President Donald Trump said he would pull out of the World Trade Organization if it doesn’t treat the U.S. better, continuing his criticism of a cornerstone of the international trading system.
“If they don’t shape up, I would withdraw from the WTO,” Trump said Thursday in an interview with Bloomberg News at the White House.
A U.S. withdrawal from the WTO would severely undermine the post-World War II multilateral trading system that the U.S. helped build.
Trump said last month that the U.S. is at a big disadvantage from being treated “very badly” by the WTO for many years and that the Geneva-based body needs to “change their ways.”
U.S. Trade Representative Robert Lighthizer has said allowing China into the WTO in 2001 was a mistake. He has long called for the U.S. to take a more aggressive approach to the WTO, arguing that it was incapable of dealing with a non-market economy such as China.
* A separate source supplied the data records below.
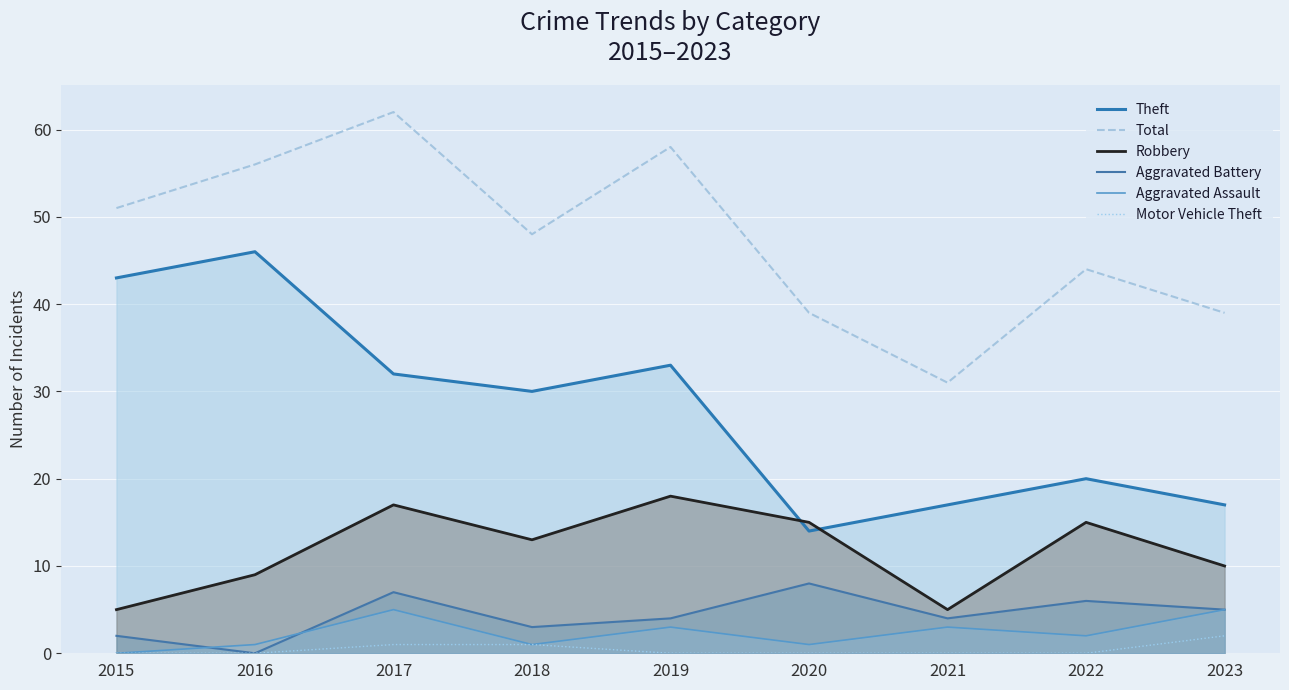

List the labels in order of Motor Vehicle Theft value, largest first.

2023, 2017, 2018, 2015, 2016, 2019, 2020, 2021, 2022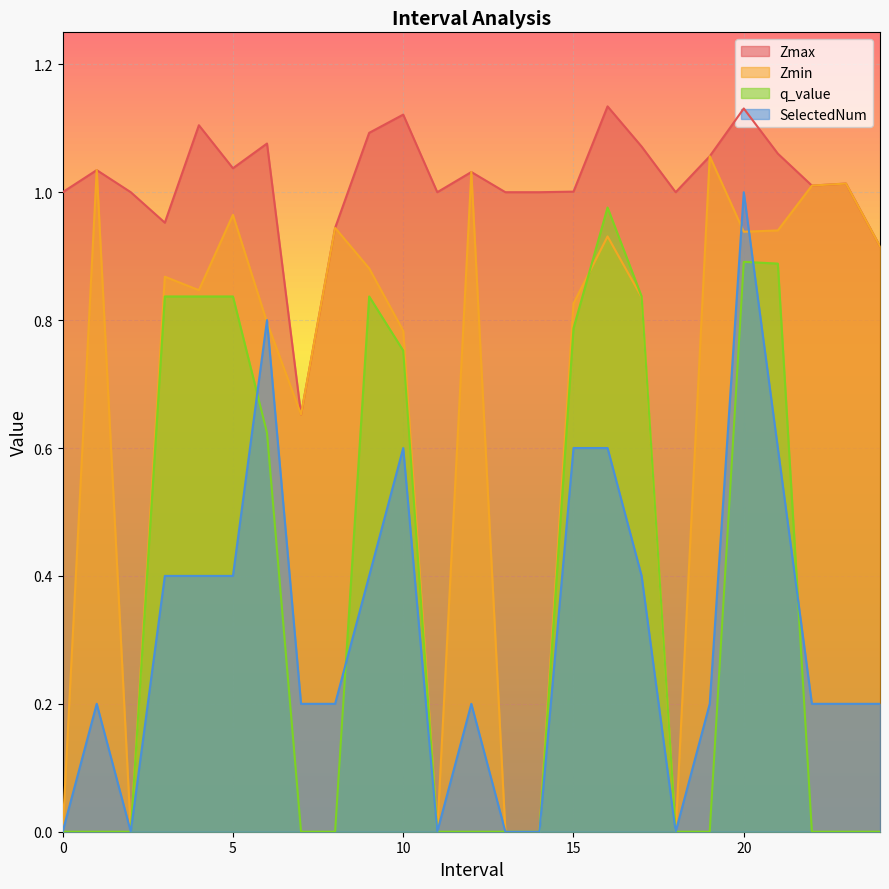

Rank the categories by Zmax value from highest to lowest.

16, 20, 10, 4, 9, 6, 17, 21, 19, 5, 1, 12, 23, 22, 15, 0, 2, 11, 13, 14, 18, 3, 8, 24, 7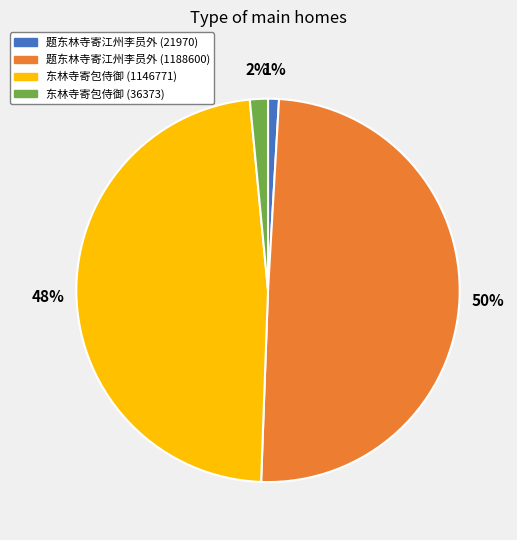

Between 东林寺寄包侍御 (36373) and 东林寺寄包侍御 (1146771), which is larger?

东林寺寄包侍御 (1146771)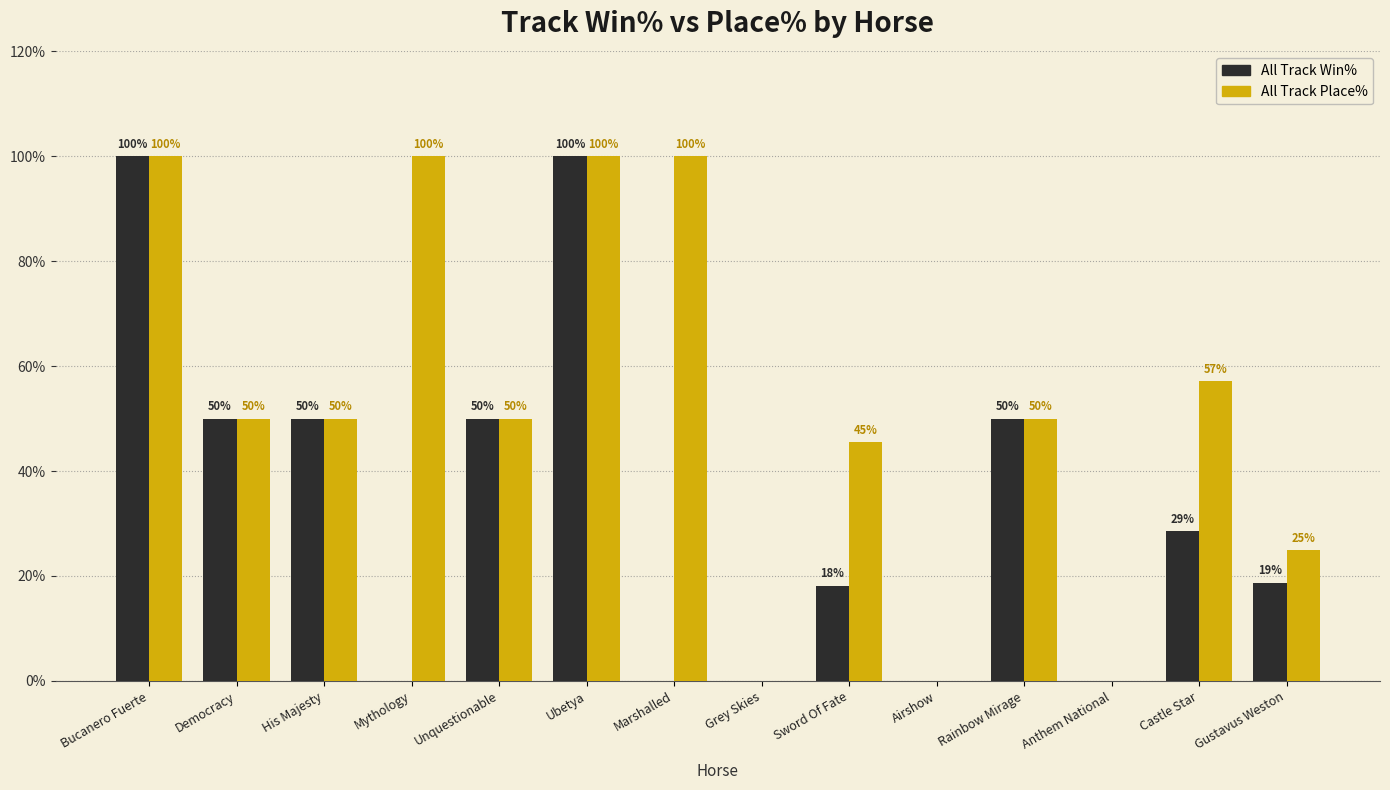

The value of All Track Place% at Rainbow Mirage is 50.0. True or false?

True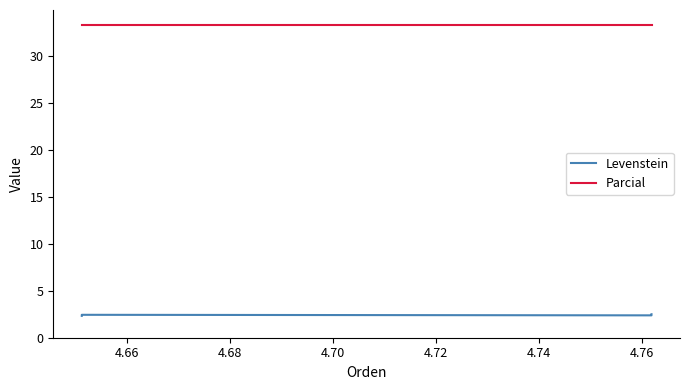

Between 4.66 and 4.70, which is larger?

4.70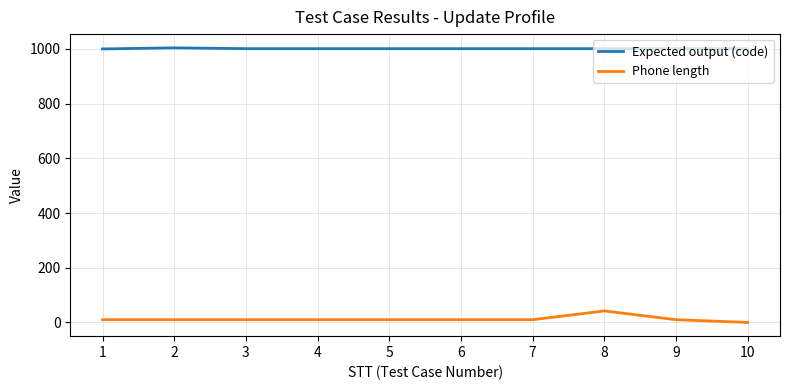

True or false: Expected output (code) has a value of 1435 at 1.

False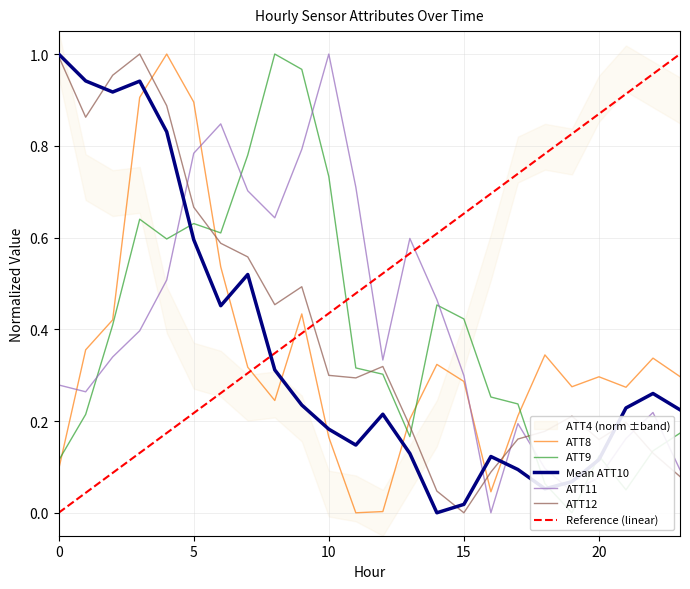

True or false: ATT8 has a value of 0.0 at 12.

True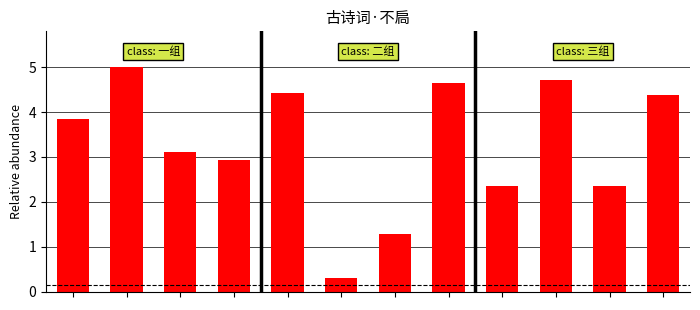

Count the number of categories in the chart.

12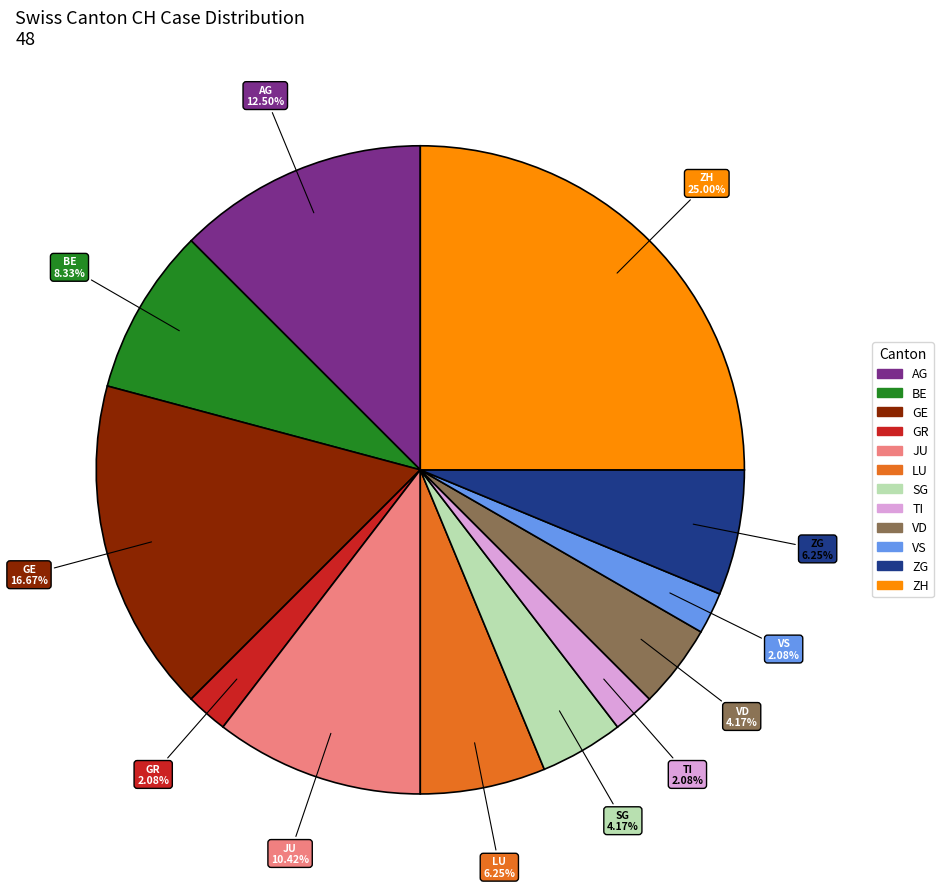

Does any single category account for the majority?

No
Lighthizer has accused the WTO dispute-settlement system of interfering with U.S. sovereignty, particularly on anti-dumping cases. The U.S. has been blocking the appointment of judges to the WTO’s appeals body, raising the possibility that it could cease to function in the coming years.
In the meantime, Trump also said that he wants to move ahead with a plan to impose tariffs on $200 billion in Chinese imports as soon as a public-comment period concludes next week, according to six people familiar with the matter.
Asked to confirm the plan in an interview with Bloomberg News in the Oval Office on Thursday, Trump smiled and said it was “not totally wrong.” He also criticized management of the yuan, saying China has devalued its currency in response to a recent slowdown in economic growth.
Companies and members of the public have until Sept. 6 to submit comments on the proposed duties, which cover everything from selfie sticks to semiconductors. The president plans to impose the tariffs once that deadline passes, according to the people familiar with the matter, who spoke on condition of anonymity because the discussions aren’t public.
Broadening the tariff battle would mark the most significant move yet in a months-long trade standoff and dent China’s growth prospects. Data released on Friday will allay some concerns over the near-term outlook as China’s official factory gauge unexpectedly strengthened this month following government measures to underpin demand.
“China is more prepared, mentally, this time than it was for the previous round of tariffs,” said Gai Xinzhe, an analyst at the Bank of China’s Institute of International Finance in Beijing. “The scale is enormous and once the tariffs materialize, they will definitely send jitters through financial markets.”
Such unease was already on display Friday as Asian stocks declined, following losses in the U.S., where the S&P 500 tested the key 2,900 level. Treasuries, the dollar and the yen held on to gains. The tariff news exacerbated already fragile market sentiment amid currency routs in Argentina and Turkey.